草莓耐高温分子响应机制的研究进展

doi:10.13560/j.cnki.biotech.bull.1985.2025-0913

摘要/Abstract

摘要：

高温胁迫是导致华南地区草莓生长受阻、产量骤降，果实品质劣变的主要非生物胁迫之一。了解草莓耐高温分子响应机制的研究现状，不仅能为耐高温草莓新品种选育提供精准的基因靶点与理论支撑，还可指导制定遮阳降温、抗逆调节剂喷施等针对性栽培管理措施，有效增强草莓植株抗高温能力，保障华南地区草莓产业年产量稳定与优质果率提升。本文综述了草莓耐高温分子响应机制的最新研究进展，从高温胁迫对草莓的生理影响入手，系统阐述了热激蛋白、抗氧化系统、渗透调节物质、激素信号转导等关键分子响应途径，其中热激蛋白家族在高温诱导下可通过维持蛋白质稳态保护细胞结构；抗氧化系统中，超氧化物歧化酶（SOD）、过氧化氢酶（CAT）等酶活性显著升高，协同清除过量活性氧（ROS），减少细胞膜脂质过氧化损伤；渗透调节物质通过提高细胞渗透压增强保水能力；激素信号转导中，脱落酸（ABA）、水杨酸（SA）通过调控下游抗逆基因表达，构建多层级耐热调控网络。此外，还介绍了转录组学、蛋白质组学、代谢组学在植物耐高温研究中的应用，为草莓耐热机制解析提供技术支撑。这些研究成果为深入理解草莓耐热分子机制和抗逆栽培提供了理论依据，同时为加速草莓耐高温分子设计育种提供资源。

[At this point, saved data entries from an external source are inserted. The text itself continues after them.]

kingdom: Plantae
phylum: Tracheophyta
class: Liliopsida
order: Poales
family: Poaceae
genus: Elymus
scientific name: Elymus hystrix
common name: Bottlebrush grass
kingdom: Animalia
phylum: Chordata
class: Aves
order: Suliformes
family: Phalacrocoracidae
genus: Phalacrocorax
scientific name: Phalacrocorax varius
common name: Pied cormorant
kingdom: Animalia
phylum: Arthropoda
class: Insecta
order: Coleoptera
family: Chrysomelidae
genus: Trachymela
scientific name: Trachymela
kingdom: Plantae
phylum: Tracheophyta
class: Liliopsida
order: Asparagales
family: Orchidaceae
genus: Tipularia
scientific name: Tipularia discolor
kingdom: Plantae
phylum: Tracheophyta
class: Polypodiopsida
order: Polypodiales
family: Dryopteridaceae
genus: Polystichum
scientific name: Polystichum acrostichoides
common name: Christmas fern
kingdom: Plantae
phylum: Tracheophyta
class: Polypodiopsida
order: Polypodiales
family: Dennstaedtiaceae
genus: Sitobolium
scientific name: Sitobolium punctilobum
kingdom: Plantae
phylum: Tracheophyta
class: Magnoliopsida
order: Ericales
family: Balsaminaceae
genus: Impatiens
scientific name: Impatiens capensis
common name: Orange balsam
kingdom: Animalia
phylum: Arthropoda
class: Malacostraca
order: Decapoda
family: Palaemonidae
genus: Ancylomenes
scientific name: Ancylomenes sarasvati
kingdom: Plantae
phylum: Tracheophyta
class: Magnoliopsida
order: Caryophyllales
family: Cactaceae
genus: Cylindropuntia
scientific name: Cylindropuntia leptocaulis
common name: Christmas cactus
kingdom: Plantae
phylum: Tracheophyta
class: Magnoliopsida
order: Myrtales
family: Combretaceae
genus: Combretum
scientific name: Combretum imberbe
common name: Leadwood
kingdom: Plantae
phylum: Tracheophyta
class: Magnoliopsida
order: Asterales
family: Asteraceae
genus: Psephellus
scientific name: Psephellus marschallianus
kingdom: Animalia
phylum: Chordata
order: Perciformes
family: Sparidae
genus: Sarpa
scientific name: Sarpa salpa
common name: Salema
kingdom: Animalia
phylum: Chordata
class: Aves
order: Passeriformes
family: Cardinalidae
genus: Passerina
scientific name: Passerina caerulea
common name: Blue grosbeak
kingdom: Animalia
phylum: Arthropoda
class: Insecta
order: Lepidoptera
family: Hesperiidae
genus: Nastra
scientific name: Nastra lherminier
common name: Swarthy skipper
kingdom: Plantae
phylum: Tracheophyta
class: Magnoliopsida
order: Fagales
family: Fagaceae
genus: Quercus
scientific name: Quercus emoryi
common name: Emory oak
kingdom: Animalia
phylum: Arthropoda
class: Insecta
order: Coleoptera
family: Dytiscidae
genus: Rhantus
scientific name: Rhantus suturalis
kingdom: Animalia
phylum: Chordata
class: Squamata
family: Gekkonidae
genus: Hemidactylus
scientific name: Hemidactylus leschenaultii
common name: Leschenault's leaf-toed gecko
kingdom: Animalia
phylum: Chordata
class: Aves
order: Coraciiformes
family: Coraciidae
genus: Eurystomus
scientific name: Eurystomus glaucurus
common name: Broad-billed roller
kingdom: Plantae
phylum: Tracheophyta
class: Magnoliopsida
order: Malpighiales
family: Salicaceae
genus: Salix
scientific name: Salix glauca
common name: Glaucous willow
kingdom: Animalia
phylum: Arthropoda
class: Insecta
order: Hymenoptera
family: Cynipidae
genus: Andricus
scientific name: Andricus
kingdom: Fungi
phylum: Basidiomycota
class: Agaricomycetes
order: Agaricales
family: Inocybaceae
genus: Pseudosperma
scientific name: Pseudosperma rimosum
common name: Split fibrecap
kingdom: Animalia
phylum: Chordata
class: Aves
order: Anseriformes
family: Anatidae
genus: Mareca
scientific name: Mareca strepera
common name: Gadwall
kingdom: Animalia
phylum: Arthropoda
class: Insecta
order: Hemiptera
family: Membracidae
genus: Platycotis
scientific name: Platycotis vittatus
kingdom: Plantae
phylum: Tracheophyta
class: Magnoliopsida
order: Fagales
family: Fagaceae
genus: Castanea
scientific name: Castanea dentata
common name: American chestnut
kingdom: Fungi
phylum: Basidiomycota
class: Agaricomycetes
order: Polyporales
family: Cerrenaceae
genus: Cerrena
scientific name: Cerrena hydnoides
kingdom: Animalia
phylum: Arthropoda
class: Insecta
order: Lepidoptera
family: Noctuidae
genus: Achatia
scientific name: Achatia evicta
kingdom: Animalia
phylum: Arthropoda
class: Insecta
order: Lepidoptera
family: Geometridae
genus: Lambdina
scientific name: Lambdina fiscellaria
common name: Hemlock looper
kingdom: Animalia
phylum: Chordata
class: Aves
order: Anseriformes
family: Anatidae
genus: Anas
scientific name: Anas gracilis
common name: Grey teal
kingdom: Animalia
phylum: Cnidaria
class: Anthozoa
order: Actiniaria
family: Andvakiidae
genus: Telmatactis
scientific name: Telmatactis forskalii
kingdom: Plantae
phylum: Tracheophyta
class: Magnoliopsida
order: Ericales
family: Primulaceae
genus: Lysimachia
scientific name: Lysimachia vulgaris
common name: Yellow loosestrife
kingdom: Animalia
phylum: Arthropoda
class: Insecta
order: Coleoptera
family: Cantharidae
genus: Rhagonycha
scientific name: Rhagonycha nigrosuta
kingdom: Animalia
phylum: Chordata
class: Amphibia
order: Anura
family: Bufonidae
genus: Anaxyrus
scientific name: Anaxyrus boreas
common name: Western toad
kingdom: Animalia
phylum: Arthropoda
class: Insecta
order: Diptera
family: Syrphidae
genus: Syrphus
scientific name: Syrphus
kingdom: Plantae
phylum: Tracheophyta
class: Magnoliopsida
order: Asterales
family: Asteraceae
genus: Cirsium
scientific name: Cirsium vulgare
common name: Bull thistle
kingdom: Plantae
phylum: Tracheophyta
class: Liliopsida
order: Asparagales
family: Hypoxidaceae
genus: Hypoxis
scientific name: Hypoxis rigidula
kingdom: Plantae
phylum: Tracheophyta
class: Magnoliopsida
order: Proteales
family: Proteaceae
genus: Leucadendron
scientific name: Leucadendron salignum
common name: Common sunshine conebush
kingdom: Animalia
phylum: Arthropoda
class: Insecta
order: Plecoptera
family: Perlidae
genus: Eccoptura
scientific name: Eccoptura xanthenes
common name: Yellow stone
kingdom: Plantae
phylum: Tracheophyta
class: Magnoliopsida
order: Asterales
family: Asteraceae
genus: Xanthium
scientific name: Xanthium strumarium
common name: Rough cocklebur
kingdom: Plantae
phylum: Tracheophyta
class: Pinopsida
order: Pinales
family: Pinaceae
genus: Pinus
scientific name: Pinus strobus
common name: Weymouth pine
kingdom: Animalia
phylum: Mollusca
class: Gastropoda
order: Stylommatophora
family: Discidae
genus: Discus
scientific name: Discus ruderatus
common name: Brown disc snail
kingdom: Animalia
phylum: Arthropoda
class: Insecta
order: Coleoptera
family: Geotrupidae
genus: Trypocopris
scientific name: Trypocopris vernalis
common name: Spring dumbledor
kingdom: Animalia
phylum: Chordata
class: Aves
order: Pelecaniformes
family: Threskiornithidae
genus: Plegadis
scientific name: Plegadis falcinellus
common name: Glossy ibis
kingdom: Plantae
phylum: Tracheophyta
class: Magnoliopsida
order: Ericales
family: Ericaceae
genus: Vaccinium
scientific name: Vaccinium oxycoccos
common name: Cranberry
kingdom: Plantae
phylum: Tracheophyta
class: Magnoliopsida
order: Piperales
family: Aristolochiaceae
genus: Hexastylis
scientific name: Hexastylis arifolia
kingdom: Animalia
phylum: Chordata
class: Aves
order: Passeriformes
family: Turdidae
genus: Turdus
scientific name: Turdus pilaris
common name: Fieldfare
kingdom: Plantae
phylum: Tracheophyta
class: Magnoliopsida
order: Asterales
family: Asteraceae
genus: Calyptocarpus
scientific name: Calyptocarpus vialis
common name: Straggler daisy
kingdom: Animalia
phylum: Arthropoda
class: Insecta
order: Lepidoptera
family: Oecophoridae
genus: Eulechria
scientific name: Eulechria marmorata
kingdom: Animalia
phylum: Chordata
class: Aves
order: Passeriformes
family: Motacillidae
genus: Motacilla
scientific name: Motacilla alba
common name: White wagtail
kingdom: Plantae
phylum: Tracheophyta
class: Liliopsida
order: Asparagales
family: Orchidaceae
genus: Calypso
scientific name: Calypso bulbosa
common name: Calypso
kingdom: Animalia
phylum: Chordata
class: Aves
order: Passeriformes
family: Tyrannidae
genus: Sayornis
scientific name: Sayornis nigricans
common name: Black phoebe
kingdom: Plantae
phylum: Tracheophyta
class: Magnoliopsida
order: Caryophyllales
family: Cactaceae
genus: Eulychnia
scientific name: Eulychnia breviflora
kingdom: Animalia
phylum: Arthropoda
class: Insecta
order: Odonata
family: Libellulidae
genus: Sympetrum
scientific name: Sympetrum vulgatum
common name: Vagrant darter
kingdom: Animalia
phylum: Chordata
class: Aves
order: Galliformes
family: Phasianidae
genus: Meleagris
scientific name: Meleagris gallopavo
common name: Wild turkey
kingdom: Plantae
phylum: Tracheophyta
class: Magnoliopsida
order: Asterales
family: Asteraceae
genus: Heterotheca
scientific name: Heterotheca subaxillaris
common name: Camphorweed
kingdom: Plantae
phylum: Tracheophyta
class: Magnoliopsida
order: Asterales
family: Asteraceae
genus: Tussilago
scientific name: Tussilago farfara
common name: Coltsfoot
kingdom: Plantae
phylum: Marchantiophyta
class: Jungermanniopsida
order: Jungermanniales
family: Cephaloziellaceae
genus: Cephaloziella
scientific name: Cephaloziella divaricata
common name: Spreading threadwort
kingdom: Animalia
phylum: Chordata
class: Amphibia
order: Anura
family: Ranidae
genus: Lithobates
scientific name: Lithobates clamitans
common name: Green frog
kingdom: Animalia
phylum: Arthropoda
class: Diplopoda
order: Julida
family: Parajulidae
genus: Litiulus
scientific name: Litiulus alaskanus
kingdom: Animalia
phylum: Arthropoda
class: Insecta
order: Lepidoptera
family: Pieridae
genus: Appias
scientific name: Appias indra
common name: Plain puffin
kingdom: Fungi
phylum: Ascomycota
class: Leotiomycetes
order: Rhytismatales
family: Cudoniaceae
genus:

关键词: 草莓, 高温胁迫, 热激蛋白, 抗氧化系统, 渗透调节物质, 植物激素, 信号转导, 组学

Abstract:

High-temperature stress is one of the main abiotic stresses leading to stunted growth, sharp yield reduction, and deterioration of fruit quality of strawberries in South China. Understanding the research status of the molecular response mechanisms of strawberry to high-temperature tolerance not only provides precise gene targets and theoretical support for the breeding of high-temperature-tolerant strawberry varieties, but also can guide the formulation of targeted cultivation and management measures such as sunshade cooling and spraying of stress-resistant regulators. These measures can effectively enhance the high-temperature resistance of strawberry plants, ensuring the stable annual output of the strawberry industry in South China and the improvement of the rate of high-quality fruits. This article reviews the latest research progress on the molecular response mechanisms of strawberry to high-temperature tolerance. Starting from the physiological effects of high-temperature stress on strawberries, the article systematically expounds on key molecular response pathways such as heat shock proteins, antioxidant systems, osmotic adjustment substances, and hormone signal transduction. Among them, the heat shock protein family can protect cell structures by maintaining protein homeostasis under high-temperature induction; in the antioxidant system, the activities of enzymes such as superoxide dismutase (SOD) and catalase (CAT) increase significantly, which work together to scavenge excessive reactive oxygen species (ROS) and reduce the damage of cell membrane lipid peroxidation. Osmotic adjustment substances enhance water retention capacity by increasing cell osmotic pressure. In hormone signal transduction, abscisic acid (ABA) and salicylic acid (SA) construct a multi-level heat tolerance regulatory network by regulating the expressions of downstream stress-resistant genes. In addition, it also introduces the application of transcriptomics, proteomics, and metabolomics in the research on plant high-temperature tolerance, providing technical support for the analysis of the strawberry heat tolerance mechanism. These research results provide a theoretical basis for in-depth understanding of the molecular mechanisms underlying strawberry heat tolerance and stress-resistant cultivation, and also offer resources for accelerating molecular design breeding of high-temperature-tolerant strawberries.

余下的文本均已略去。